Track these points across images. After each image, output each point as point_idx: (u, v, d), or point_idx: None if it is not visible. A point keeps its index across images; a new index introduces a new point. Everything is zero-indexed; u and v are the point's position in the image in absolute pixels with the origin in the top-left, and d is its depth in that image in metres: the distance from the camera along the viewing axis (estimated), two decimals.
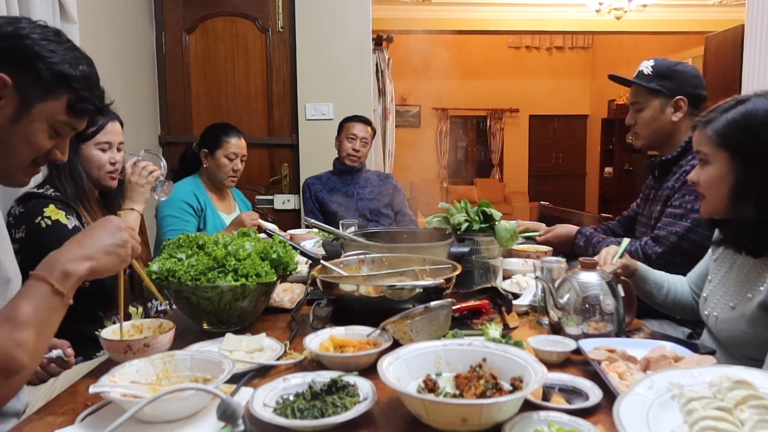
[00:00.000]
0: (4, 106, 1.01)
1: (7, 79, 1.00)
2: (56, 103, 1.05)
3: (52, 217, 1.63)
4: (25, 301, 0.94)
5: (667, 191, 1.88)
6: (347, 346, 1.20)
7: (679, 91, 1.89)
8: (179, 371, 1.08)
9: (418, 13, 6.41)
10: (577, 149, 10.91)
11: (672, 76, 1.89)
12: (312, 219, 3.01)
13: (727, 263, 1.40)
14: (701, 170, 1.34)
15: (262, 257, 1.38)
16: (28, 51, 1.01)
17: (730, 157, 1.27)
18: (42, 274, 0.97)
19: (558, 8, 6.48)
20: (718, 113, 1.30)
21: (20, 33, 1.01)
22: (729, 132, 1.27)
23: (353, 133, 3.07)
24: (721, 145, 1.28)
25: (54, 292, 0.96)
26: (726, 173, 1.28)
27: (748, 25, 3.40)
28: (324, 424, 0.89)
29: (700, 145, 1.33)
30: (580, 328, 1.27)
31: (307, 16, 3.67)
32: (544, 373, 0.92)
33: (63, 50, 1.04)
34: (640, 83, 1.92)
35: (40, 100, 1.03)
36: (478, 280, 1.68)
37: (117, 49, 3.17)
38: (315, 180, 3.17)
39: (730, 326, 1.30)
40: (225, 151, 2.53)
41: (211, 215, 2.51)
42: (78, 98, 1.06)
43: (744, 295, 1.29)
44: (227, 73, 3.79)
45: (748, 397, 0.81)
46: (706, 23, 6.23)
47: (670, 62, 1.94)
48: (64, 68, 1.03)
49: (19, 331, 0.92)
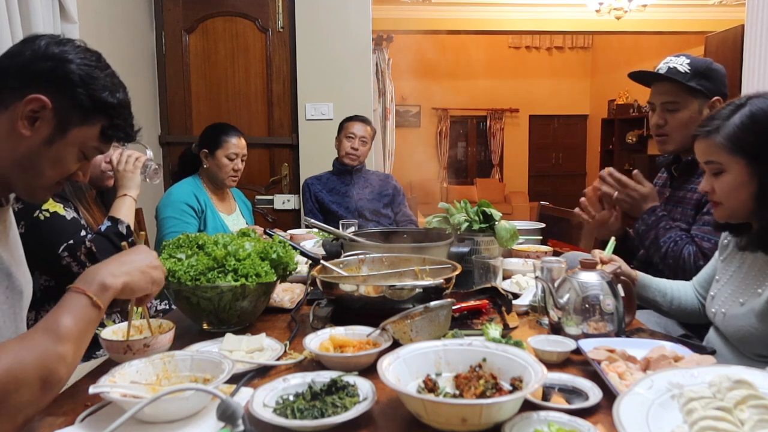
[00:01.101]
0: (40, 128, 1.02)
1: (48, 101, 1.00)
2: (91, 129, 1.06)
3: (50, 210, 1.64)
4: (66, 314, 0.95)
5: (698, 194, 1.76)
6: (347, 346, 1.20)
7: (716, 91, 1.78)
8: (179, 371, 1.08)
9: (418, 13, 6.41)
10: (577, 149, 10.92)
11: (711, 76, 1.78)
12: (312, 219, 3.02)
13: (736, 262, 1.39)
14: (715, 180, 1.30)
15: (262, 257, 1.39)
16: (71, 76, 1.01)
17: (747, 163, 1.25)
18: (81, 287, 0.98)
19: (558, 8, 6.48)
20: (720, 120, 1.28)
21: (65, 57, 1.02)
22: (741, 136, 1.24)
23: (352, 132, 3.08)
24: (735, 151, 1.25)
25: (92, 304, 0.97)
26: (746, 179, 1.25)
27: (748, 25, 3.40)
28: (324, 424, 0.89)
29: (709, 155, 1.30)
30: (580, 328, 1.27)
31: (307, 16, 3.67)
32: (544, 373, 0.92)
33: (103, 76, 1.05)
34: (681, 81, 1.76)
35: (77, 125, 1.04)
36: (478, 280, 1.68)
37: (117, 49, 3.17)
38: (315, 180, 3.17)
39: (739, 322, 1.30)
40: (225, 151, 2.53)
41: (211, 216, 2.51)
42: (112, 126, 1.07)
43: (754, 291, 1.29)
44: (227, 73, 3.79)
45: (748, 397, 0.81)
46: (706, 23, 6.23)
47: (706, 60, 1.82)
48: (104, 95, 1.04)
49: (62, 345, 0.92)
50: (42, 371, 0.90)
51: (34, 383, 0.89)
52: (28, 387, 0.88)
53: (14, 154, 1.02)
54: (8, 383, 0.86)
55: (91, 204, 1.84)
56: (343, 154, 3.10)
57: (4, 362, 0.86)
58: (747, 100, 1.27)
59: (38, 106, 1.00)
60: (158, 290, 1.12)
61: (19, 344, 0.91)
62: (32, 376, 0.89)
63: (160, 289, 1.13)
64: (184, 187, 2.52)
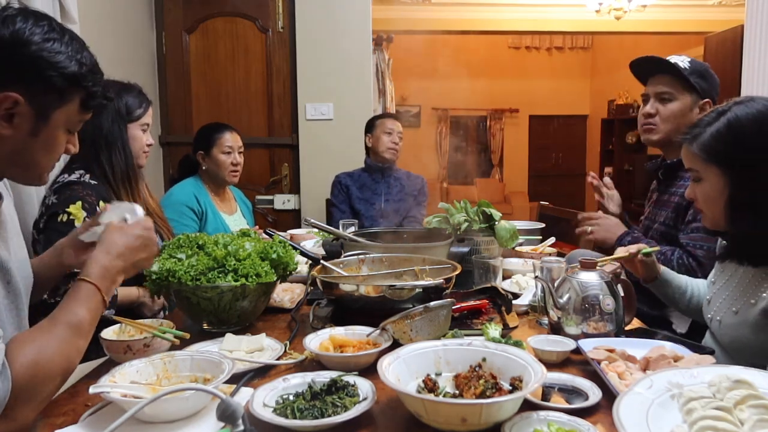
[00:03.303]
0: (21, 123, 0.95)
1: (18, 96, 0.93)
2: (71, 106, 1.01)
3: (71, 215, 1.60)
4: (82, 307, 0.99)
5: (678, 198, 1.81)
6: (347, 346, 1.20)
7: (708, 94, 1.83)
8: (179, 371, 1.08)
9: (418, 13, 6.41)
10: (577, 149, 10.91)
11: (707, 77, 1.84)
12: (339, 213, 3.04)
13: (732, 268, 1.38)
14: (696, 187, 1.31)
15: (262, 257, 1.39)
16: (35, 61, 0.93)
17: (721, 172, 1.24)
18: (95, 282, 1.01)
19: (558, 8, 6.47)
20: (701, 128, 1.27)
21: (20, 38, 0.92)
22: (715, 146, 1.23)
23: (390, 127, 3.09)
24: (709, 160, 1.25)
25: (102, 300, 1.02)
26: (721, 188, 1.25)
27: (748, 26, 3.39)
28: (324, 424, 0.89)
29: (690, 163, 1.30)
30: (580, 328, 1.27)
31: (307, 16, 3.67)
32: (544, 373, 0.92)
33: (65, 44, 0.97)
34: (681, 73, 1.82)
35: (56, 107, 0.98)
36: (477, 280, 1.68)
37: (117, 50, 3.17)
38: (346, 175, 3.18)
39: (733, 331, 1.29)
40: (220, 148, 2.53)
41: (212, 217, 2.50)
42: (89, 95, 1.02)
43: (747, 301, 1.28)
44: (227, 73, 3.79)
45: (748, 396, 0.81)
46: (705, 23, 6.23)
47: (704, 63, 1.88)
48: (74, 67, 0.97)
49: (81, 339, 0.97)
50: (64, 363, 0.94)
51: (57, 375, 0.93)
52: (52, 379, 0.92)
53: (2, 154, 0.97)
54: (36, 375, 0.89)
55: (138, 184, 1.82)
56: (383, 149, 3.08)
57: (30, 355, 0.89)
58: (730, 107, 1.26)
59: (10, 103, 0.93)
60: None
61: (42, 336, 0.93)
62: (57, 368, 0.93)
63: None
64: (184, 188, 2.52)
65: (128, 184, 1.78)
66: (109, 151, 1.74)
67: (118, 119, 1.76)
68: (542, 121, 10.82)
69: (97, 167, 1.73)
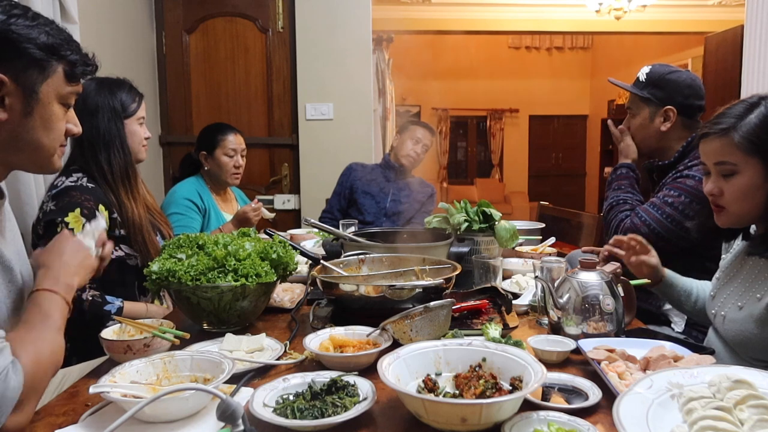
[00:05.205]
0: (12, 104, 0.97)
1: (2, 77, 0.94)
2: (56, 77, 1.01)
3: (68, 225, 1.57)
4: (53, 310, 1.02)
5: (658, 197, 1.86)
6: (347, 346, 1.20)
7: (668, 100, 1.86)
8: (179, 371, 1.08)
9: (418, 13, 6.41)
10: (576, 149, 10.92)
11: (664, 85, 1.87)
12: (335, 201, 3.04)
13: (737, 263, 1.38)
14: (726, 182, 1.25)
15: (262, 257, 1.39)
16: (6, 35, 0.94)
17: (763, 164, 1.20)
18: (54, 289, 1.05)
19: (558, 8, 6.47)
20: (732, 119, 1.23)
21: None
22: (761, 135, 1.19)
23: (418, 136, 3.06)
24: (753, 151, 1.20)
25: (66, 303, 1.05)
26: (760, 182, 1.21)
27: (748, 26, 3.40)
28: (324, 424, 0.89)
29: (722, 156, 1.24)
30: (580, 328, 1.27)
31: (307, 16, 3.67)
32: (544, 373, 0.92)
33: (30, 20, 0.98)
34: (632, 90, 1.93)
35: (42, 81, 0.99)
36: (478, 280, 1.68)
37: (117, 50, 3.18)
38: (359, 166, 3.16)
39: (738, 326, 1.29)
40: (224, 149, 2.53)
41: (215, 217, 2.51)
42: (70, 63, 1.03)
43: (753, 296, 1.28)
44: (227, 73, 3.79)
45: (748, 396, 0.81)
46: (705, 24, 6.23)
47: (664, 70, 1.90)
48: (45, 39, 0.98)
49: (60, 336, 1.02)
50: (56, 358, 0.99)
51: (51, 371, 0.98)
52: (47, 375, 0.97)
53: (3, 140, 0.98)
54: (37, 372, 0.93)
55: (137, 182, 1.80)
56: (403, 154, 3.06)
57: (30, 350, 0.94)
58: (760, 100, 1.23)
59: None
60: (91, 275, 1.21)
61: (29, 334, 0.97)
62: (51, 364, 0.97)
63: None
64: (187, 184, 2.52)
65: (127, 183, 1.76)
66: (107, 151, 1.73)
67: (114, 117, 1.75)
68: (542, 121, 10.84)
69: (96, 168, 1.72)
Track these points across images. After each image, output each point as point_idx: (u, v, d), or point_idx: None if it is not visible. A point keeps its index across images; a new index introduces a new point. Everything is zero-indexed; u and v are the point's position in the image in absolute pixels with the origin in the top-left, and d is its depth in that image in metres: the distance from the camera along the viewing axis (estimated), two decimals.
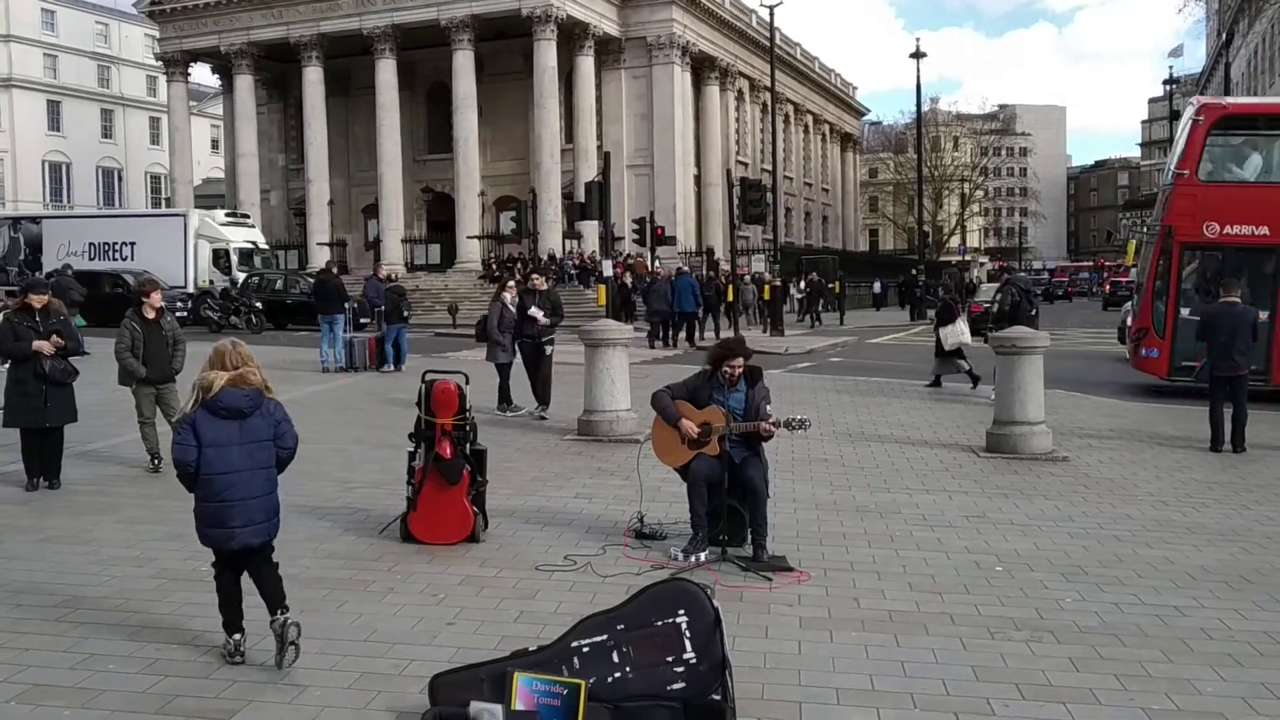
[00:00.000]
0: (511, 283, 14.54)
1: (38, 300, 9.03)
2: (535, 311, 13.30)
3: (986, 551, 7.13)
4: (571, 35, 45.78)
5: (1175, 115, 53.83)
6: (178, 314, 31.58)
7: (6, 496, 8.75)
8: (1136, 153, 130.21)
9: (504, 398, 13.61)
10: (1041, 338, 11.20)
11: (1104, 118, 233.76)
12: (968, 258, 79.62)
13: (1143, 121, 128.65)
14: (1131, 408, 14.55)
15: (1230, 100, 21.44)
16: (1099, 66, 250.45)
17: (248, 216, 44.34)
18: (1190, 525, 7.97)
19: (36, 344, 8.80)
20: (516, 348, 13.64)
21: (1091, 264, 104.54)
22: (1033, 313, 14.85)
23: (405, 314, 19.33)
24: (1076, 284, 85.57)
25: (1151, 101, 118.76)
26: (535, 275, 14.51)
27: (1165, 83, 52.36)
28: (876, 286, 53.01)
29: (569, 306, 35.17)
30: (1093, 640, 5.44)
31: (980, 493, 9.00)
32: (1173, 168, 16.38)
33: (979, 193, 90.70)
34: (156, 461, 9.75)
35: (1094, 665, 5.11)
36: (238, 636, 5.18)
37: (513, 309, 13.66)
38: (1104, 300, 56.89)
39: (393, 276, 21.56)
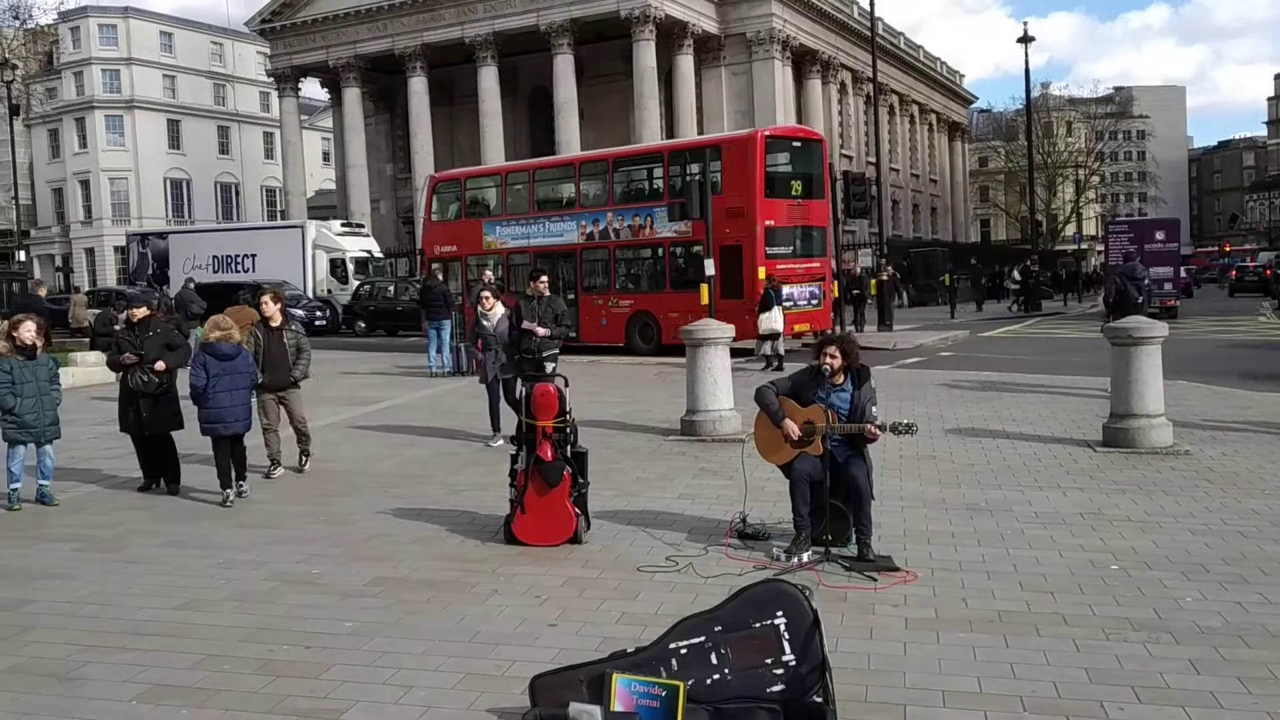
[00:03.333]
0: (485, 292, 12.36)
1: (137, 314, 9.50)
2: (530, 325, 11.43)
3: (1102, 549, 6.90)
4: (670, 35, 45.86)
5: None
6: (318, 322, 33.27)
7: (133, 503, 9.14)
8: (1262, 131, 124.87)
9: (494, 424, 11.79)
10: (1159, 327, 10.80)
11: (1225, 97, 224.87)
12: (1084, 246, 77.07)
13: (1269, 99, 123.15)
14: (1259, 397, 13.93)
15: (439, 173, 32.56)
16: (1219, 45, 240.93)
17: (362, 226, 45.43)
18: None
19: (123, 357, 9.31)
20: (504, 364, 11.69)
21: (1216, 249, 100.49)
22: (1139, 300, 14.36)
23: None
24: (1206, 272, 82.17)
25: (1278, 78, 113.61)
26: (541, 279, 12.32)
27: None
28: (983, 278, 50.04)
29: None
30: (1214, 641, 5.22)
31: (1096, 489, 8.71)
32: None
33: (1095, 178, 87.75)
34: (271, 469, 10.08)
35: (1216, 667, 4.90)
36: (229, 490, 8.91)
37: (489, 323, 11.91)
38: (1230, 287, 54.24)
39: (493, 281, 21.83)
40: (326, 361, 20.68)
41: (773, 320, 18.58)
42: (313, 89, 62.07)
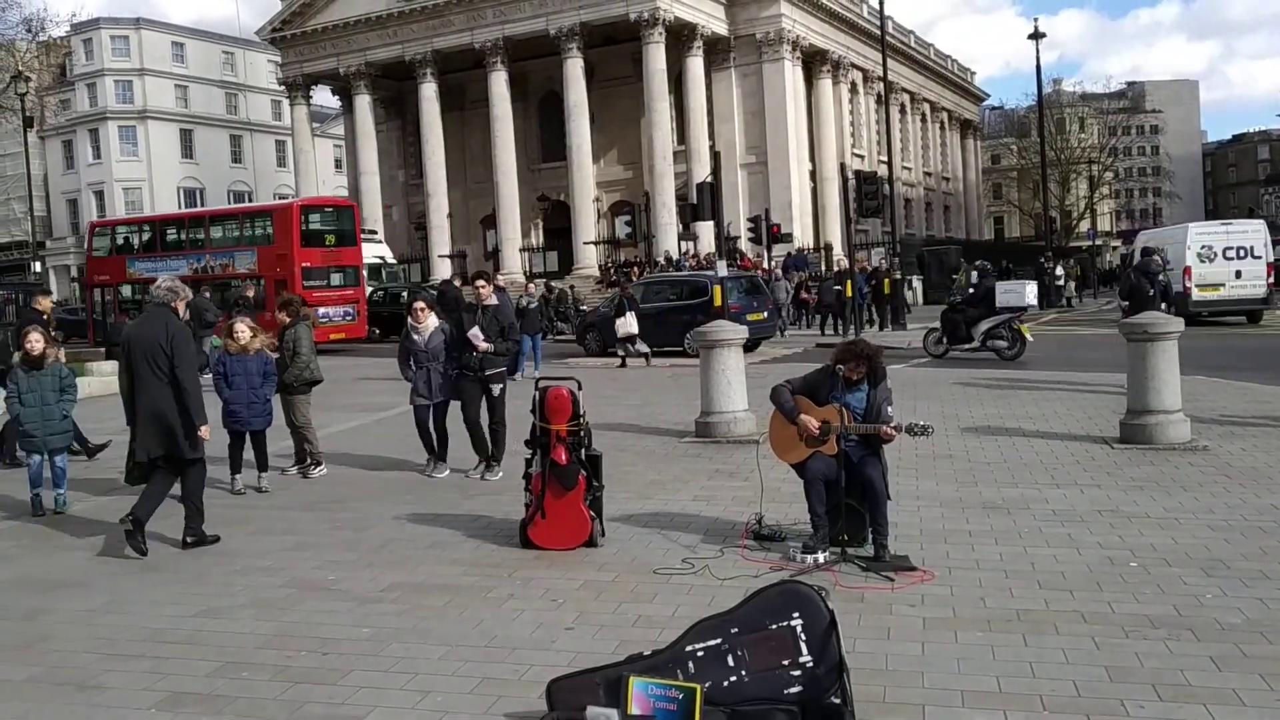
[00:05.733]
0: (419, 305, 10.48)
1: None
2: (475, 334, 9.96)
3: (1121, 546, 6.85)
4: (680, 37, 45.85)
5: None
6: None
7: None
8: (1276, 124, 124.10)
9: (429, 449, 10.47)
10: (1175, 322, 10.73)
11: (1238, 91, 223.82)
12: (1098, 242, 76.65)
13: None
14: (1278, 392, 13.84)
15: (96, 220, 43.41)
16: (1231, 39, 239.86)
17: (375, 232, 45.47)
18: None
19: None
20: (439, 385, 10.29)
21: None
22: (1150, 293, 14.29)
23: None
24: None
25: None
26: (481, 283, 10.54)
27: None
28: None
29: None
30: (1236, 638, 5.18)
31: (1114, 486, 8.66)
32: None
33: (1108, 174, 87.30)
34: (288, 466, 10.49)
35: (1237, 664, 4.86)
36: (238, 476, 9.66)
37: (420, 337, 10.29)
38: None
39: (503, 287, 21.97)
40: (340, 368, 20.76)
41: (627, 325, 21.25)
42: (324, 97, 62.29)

__________________________________________________

Give only the lines from the one holding "12: (312, 219, 3.02)" through the one holding "64: (184, 187, 2.52)", each restated exactly as it appears above.

- _Final answer_
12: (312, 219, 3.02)
13: (736, 262, 1.39)
14: (715, 180, 1.30)
15: (262, 257, 1.39)
16: (71, 76, 1.01)
17: (747, 163, 1.25)
18: (81, 287, 0.98)
19: (558, 8, 6.48)
20: (720, 120, 1.28)
21: (65, 57, 1.02)
22: (741, 136, 1.24)
23: (352, 132, 3.08)
24: (735, 151, 1.25)
25: (92, 304, 0.97)
26: (746, 179, 1.25)
27: (748, 25, 3.40)
28: (324, 424, 0.89)
29: (709, 155, 1.30)
30: (580, 328, 1.27)
31: (307, 16, 3.67)
32: (544, 373, 0.92)
33: (103, 76, 1.05)
34: (681, 81, 1.76)
35: (77, 125, 1.04)
36: (478, 280, 1.68)
37: (117, 49, 3.17)
38: (315, 180, 3.17)
39: (739, 322, 1.30)
40: (225, 151, 2.53)
41: (211, 216, 2.51)
42: (112, 126, 1.07)
43: (754, 291, 1.29)
44: (227, 73, 3.79)
45: (748, 397, 0.81)
46: (706, 23, 6.23)
47: (706, 60, 1.82)
48: (104, 95, 1.04)
49: (62, 345, 0.92)
50: (42, 371, 0.90)
51: (34, 383, 0.89)
52: (28, 387, 0.88)
53: (14, 154, 1.02)
54: (8, 383, 0.86)
55: (91, 204, 1.84)
56: (343, 154, 3.10)
57: (4, 362, 0.86)
58: (747, 100, 1.27)
59: (38, 106, 1.00)
60: (158, 290, 1.12)
61: (19, 344, 0.91)
62: (32, 376, 0.89)
63: (160, 289, 1.13)
64: (184, 187, 2.52)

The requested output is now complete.